Nenne bitte alle Unwägbarkeiten eines IT-Projekts, die der unten zitierte Artikel über IT-Projekte aufzählt.

Zitierter Auszug:
━━━━━━━━━━
22.01.2015, 14:35 Uhr

IT-Projekte machen krank

Immer mehr IT-Projekte laufen aus dem Ruder. Für Projektleiter und Projektarbeiter bedeutet das Stress. Zwischen 20 und 40 Prozent der IT-Spezialisten weisen Anzeichen von psychischer Erschöpfung auf, fand Psychologin Anja Gerlmaier in einer Studie heraus.
Unklare Anforderungen an die Anwendung, Zeit- und Kostendruck, Zusammenarbeit mit Freiberuflern, Herstellern und IT-Dienstleistern, die Auslagerung der Entwicklertätigkeiten nach Russland oder China, Probleme mit Hard- oder Software, sich ändernde Kundenwünsche - die Liste der Unwägbarkeiten, die heute ein IT-Projekt mit sich bringt, ist lang.

Die Folge: Es sammlen sich zahllose Überstunden an, die Stressbelastung aller Teammitglieder und insbesondere der Teamleiter steigt. Anja Gerlmaier vom Institut Arbeit und Qualifikation (IAQ) der Universität Duisburg-Essen untersucht seit Jahren die Projektarbeit in der IT-Branche und spricht von «Katastrophenprojekten». Vor 20 Jahren noch die Ausnahme, gehören sie heute zum Alltag. Früher folgten solch schwierigen Projekten «stabile Kunden oder ein gutes Budget, so dass gute Planung möglich war. Doch solche Vorhaben werden immer seltener», beobachtet die Psychologin. Projektarbeiter können sich von einem furchtbaren Projekt kaum noch erholen, denn das nächste steht schon vor der Tür.
━━━━━━━━━━
Extrahierte Informationen:
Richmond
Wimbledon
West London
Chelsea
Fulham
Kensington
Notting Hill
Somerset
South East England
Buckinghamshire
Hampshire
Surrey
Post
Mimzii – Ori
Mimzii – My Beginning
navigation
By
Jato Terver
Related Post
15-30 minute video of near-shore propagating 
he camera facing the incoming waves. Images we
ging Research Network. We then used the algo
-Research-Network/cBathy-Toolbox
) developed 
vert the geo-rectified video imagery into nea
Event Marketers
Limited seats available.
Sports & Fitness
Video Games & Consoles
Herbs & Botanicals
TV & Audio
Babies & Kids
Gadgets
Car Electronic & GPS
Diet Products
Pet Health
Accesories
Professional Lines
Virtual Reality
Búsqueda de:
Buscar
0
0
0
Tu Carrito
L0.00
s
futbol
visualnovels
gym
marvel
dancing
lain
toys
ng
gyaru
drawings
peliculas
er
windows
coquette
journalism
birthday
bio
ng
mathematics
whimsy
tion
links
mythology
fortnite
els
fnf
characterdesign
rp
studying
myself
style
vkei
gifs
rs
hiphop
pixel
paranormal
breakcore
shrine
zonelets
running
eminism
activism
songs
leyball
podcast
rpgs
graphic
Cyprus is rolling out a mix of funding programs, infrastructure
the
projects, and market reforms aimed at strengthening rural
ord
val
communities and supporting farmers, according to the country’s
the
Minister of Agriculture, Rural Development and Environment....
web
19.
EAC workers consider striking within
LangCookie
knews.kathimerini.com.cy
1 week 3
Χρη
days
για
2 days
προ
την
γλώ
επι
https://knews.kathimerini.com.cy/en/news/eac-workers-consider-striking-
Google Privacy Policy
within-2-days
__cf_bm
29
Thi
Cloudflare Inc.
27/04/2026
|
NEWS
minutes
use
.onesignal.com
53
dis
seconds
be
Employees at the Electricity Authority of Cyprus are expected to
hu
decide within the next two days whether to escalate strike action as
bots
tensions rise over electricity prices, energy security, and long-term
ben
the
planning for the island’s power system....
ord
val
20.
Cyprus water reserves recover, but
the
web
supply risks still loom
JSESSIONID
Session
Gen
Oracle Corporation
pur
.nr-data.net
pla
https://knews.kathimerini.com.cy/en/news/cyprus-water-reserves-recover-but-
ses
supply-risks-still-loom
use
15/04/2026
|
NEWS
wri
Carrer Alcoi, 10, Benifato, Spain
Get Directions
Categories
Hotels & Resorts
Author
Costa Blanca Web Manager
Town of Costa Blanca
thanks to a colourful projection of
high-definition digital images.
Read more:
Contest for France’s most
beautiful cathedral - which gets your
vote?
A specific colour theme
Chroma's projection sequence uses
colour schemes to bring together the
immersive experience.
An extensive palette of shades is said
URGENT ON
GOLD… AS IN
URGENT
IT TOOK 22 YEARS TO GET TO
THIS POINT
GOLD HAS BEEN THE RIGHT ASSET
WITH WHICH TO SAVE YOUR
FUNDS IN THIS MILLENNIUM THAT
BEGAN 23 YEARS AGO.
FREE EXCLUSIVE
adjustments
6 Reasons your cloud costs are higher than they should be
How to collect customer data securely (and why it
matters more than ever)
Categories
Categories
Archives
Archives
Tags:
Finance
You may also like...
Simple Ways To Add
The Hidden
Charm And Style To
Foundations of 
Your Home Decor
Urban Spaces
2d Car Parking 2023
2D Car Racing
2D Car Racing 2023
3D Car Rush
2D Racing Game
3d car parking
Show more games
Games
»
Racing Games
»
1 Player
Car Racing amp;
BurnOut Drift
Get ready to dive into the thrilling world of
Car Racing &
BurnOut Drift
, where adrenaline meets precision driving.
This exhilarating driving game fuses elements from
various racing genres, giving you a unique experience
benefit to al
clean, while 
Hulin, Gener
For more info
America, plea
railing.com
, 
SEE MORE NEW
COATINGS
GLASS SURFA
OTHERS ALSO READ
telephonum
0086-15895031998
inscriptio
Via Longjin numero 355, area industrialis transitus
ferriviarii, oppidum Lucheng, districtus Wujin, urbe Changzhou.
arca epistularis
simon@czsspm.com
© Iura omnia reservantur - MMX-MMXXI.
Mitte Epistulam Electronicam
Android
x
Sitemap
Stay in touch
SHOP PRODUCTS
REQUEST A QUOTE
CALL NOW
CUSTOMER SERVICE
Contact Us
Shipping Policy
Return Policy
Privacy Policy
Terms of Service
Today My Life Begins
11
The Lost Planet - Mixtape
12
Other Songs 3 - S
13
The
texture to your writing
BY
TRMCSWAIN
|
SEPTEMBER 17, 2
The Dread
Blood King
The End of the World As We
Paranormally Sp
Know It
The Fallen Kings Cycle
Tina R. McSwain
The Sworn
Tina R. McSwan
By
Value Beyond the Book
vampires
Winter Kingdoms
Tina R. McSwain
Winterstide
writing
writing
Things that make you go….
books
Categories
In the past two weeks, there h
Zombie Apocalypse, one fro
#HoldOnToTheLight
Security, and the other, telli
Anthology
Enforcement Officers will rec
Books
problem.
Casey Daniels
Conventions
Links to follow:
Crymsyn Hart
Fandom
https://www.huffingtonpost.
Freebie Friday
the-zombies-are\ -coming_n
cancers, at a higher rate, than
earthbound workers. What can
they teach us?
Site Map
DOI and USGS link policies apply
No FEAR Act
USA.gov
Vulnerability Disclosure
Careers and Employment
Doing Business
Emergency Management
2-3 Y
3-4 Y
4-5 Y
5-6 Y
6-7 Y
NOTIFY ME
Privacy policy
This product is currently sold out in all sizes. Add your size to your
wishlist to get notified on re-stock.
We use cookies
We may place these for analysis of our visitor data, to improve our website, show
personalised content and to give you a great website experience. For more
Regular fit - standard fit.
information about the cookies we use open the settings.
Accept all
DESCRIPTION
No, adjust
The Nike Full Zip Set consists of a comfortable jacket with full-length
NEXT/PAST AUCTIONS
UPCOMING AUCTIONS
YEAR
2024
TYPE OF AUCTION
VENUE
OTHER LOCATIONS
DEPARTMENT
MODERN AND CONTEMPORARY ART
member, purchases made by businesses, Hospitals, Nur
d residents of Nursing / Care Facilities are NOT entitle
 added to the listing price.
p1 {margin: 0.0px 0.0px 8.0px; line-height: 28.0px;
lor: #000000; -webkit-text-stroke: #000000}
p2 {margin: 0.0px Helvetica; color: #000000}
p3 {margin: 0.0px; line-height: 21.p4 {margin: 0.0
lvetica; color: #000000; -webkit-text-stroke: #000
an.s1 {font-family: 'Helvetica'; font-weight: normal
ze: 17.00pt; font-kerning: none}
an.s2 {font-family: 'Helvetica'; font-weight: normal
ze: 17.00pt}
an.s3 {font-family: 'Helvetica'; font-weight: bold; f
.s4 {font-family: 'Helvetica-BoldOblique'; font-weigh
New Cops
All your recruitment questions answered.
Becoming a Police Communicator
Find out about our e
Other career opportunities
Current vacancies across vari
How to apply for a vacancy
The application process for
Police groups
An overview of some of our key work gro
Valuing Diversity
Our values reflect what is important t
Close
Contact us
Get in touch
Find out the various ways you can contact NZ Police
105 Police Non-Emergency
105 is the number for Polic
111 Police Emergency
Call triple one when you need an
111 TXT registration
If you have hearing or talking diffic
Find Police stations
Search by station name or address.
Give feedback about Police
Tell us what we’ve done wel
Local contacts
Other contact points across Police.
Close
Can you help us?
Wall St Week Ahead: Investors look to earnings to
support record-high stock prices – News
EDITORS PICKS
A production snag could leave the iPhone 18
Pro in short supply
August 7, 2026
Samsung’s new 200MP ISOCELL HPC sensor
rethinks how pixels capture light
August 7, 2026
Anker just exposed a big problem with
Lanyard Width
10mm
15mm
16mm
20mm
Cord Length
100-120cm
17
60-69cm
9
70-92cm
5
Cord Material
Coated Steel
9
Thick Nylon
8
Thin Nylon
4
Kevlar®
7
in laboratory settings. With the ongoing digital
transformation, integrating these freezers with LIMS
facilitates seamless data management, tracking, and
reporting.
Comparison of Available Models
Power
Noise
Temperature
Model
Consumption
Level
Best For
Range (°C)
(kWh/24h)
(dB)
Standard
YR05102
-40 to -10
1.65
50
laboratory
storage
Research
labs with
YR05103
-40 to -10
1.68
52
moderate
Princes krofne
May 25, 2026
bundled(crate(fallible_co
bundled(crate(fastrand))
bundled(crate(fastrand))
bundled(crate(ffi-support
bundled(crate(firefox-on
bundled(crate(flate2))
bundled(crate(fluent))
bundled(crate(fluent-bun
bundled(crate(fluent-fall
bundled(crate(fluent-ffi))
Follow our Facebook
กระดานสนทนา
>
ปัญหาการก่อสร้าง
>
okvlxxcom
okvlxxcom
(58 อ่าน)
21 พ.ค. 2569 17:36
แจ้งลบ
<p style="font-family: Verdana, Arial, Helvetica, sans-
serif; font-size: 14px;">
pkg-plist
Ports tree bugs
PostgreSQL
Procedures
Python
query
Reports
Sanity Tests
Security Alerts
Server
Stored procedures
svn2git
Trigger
━━━━━━━━━━
Antwort:
- Unklare Anforderungen an die Anwendung
- Zeit- und Kostendruck
- Zusammenarbeit mit Freiberuflern, Herstellern und IT-Dienstleistern
- Auslagerung der Entwicklertätigkeiten nach Russland oder China
- Probleme mit Hard- oder Software
- Sich ändernde Kundenwünsche